In a significant stride towards enhancing the performance of prefabricated structures, a team of researchers led by Jianxin Li from the School of Future Transportation at Guangzhou Maritime University has developed a novel composite wall material that combines the strengths of ultra-high-performance concrete (UHPC) and autoclaved lightweight concrete (ALC). This innovation, detailed in a recent study published in the journal ‘Buildings’ (translated to English), addresses key limitations of ALC, such as high water absorption and mechanical weaknesses, by reinforcing it with UHPC, known for its superior strength and durability.

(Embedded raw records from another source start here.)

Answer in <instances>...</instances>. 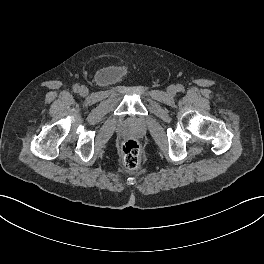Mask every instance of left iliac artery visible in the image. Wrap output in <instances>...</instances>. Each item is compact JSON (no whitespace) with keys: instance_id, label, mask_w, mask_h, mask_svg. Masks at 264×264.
Returning a JSON list of instances; mask_svg holds the SVG:
<instances>
[{"instance_id":"left-iliac-artery-1","label":"left iliac artery","mask_w":264,"mask_h":264,"mask_svg":"<svg viewBox=\"0 0 264 264\" xmlns=\"http://www.w3.org/2000/svg\"><path fill=\"white\" fill-rule=\"evenodd\" d=\"M184 87L180 84L177 85V91H183Z\"/></svg>"}]
</instances>
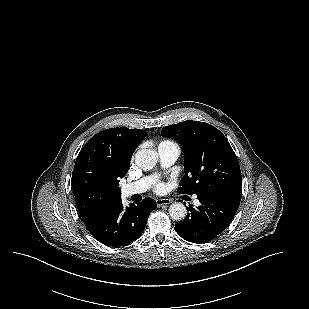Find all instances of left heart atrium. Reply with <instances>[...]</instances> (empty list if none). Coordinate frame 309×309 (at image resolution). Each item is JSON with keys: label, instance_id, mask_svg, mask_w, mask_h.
<instances>
[{"label": "left heart atrium", "instance_id": "1", "mask_svg": "<svg viewBox=\"0 0 309 309\" xmlns=\"http://www.w3.org/2000/svg\"><path fill=\"white\" fill-rule=\"evenodd\" d=\"M165 186L163 183H158L156 186V191L157 192H162L164 190Z\"/></svg>", "mask_w": 309, "mask_h": 309}]
</instances>
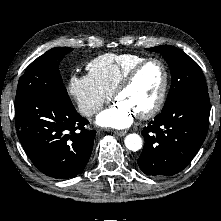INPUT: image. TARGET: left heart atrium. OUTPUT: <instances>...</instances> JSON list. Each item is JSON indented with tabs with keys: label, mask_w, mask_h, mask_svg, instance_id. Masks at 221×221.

The research team systematically explored the effects of shrinkage-reducing agents (SRA) and expansive agents (EA) on UHPC properties. Their findings revealed that increasing SRA content not only improved the fluidity of UHPC but also significantly reduced early autogenous shrinkage. Meanwhile, the optimal dosage of EA enhanced both mechanical properties and volume stability. To further bolster the bonding between UHPC and ALC, an interfacial agent was employed, resulting in a remarkable 675% increase in bonding strength compared to untreated samples.
The composite material demonstrated impressive mechanical performance, with a compressive strength of 11.2 MPa and a flexural strength of 6.8 MPa. These values represent substantial improvements of 111.3% and 325%, respectively, over monolithic ALC. The material also exhibited ductile failure, and the experimental damage modes aligned well with finite element simulation results.

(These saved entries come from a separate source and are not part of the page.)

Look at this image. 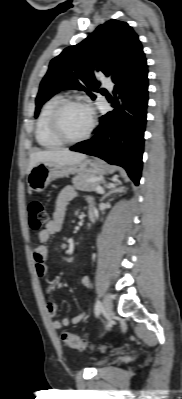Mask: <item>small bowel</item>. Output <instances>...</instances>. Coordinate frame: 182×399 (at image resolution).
I'll use <instances>...</instances> for the list:
<instances>
[{
	"mask_svg": "<svg viewBox=\"0 0 182 399\" xmlns=\"http://www.w3.org/2000/svg\"><path fill=\"white\" fill-rule=\"evenodd\" d=\"M76 196L77 190L74 187L67 186L62 189L54 201L51 219L49 220L46 228L40 231L37 235L39 244L34 249V261L36 272L39 277H45L48 274V242L52 236L56 235L62 230L67 207ZM90 209H94L92 203H90ZM81 282L86 288L90 287V280L88 277H83ZM47 311L49 316L52 318V327L54 329H62L64 327L77 324L86 317V310L83 309L80 313L73 317H65L62 320H57L55 319L57 315V305L53 301H49L47 303Z\"/></svg>",
	"mask_w": 182,
	"mask_h": 399,
	"instance_id": "c3829d8e",
	"label": "small bowel"
}]
</instances>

For maritime professionals, this research opens up exciting opportunities. The enhanced structural performance of the UHPC-ALC composite could be particularly beneficial in the construction of offshore platforms, coastal defenses, and maritime infrastructure, where durability and strength are paramount. The material’s lightweight nature could also contribute to more efficient and cost-effective construction processes.
“Our study offers guidance for optimizing UHPC-based composite wall materials via the multi-scale regulation of shrinkage behavior, interfacial properties, and structural design,” said lead author Jianxin Li. This innovation not only addresses current limitations but also paves the way for future advancements in maritime construction.
As the maritime industry continues to seek innovative solutions to enhance the durability and efficiency of its infrastructure, the UHPC-ALC composite material developed by Li and his team presents a promising avenue for exploration. The commercial impacts of this research could be far-reaching, offering new possibilities for the design and construction of maritime structures that are both robust and sustainable.